Abigail grabbed and shook her by the shoulders, mouthing words that were silent to her ears: the quietness of drowning in an invisible bubble of water.

The yellow bulbs flickered, brought darkness, brought light, like it approached its last luminary life shine. So did her mind flicker: acceptance, rejection, of what she knew to be true, yet wanted above all things to be a lie. Truth and acceptance, what terrible fiends they were.

Myra entered her line of sight, eyes narrowed, and a face that held no playfulness; shoved Abigail aside; and in a motion Mabel fully understood, yet made no move to avoid - despite the accompanying pain it carried. (she wanted the pain. Pain was good.)

Myra's fist cut through air, too fast for Abigail to hold back; and the pain that met her left cheek, brought a tinge of coppery taste in her mouth, whipped her head to the right, brought with it the welcomed pain, which shocked her senses back to reality. The reality of the quake she'd brought forth in her near catatonic state - receding, fading back into the night.

There will be commotion - when daylight breaks darkness.

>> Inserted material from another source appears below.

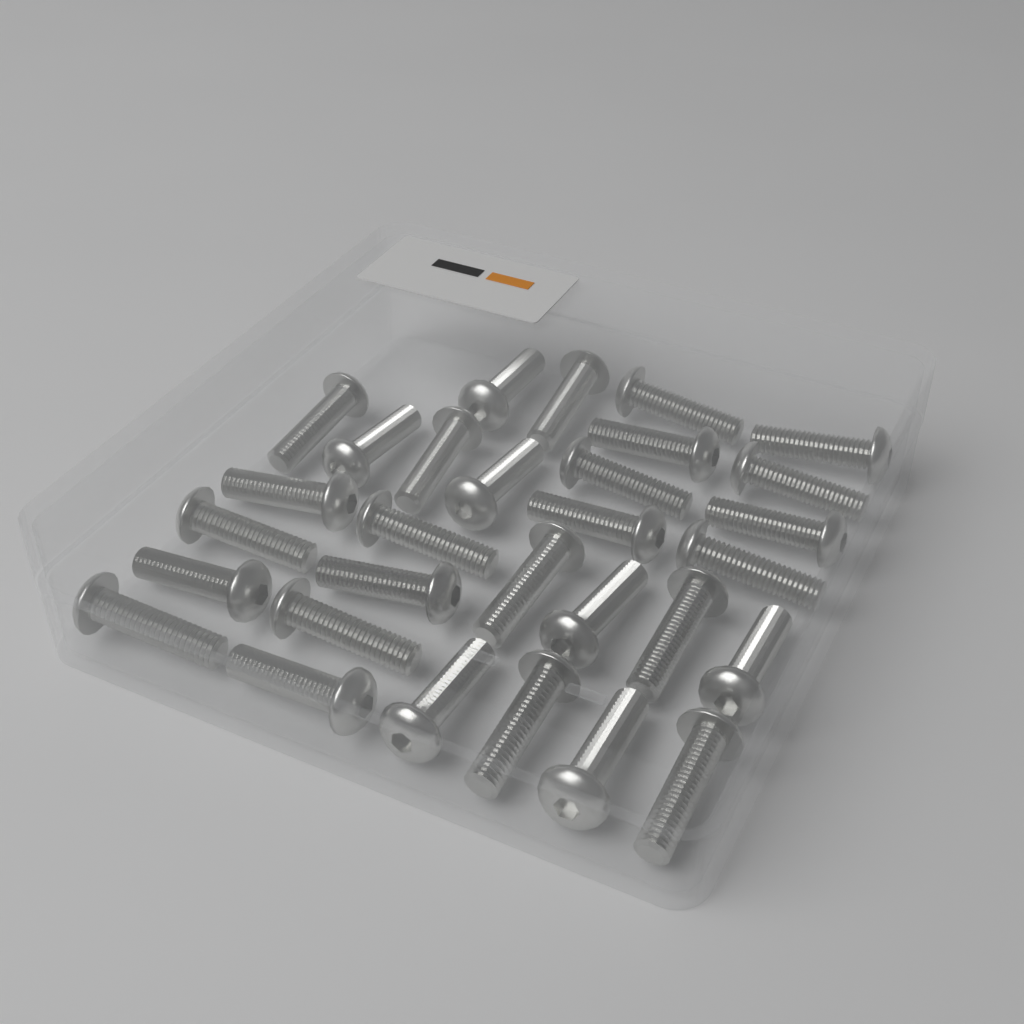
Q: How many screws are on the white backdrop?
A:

Her homeland territory, Ostenia, has never known quakes.

"There, she's back."

"That was uncalled for."

"It was effective."

"Let effectiveness accompany our next course of action. Not our fists."

"Plan away. I'm all ears. Sooner or later, your effective plan will call for my effective fists."

"I don't like this part of you."

"Forgive my tone. But look at her. Look. A monster takes joy in her pain, and I'll take greater joy, rendering payback."